== Segment start ==
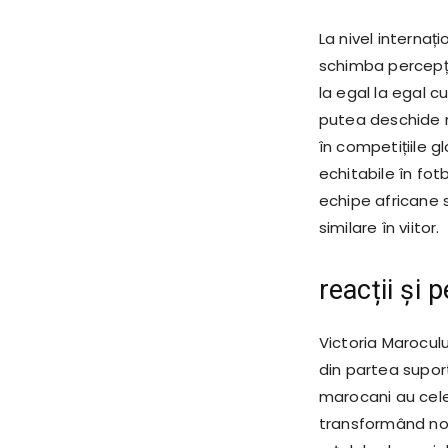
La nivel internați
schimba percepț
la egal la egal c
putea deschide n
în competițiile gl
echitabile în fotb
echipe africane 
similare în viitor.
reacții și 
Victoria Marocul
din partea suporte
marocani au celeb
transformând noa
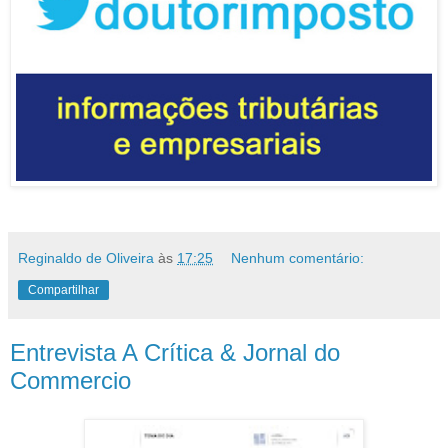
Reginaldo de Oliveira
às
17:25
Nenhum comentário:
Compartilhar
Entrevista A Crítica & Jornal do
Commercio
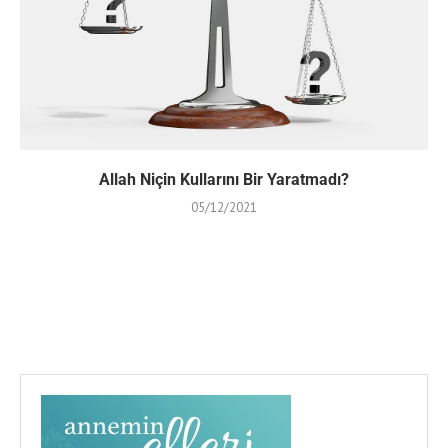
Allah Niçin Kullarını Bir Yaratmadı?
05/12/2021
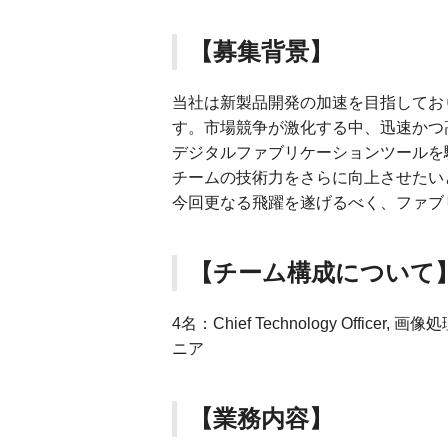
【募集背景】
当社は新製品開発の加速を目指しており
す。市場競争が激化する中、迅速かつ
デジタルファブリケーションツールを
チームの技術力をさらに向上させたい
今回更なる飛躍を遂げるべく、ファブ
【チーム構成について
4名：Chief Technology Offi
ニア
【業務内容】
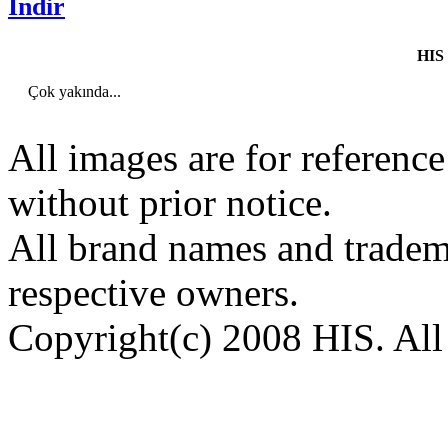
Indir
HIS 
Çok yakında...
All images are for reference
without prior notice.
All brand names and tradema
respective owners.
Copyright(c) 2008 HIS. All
== Segment end ==
== Segment start ==
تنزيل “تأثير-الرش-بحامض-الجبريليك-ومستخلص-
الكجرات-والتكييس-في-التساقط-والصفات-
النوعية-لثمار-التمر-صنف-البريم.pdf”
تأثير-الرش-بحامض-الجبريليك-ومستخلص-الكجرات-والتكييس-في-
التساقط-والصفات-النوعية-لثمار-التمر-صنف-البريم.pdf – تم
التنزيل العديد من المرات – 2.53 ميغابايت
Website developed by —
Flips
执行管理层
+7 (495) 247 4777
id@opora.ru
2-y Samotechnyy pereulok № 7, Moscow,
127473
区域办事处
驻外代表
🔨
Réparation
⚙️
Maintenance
== Segment end ==
== Segment start ==
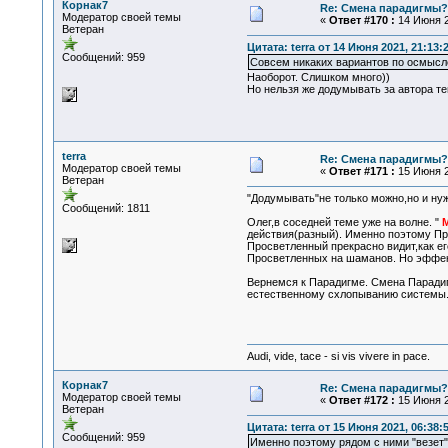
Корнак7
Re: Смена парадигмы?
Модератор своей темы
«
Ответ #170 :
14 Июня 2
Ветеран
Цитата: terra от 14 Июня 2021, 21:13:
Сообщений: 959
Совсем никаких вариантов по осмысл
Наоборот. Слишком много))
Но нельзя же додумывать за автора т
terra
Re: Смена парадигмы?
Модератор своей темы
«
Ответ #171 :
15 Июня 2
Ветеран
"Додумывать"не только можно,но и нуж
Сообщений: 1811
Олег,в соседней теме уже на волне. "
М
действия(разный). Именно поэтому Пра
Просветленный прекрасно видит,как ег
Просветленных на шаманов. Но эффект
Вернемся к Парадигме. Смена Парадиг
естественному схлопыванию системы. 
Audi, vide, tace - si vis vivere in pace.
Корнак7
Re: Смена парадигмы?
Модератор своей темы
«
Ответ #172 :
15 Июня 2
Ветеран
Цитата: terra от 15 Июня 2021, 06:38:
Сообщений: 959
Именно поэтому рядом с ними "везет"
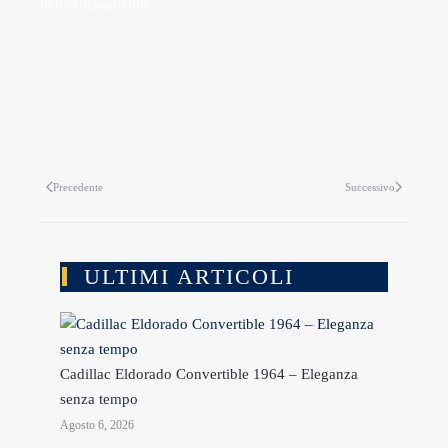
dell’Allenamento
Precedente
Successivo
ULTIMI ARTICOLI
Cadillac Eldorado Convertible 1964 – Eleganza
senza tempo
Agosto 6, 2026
== Segment end ==
TASK PROMPT:
List every line in the listing above that contains the word "Июня".

SOLUTION TO THE EXERCISE:
14 Июня 2
Цитата: terra от 14 Июня 2021, 21:13:
15 Июня 2
15 Июня 2
Цитата: terra от 15 Июня 2021, 06:38:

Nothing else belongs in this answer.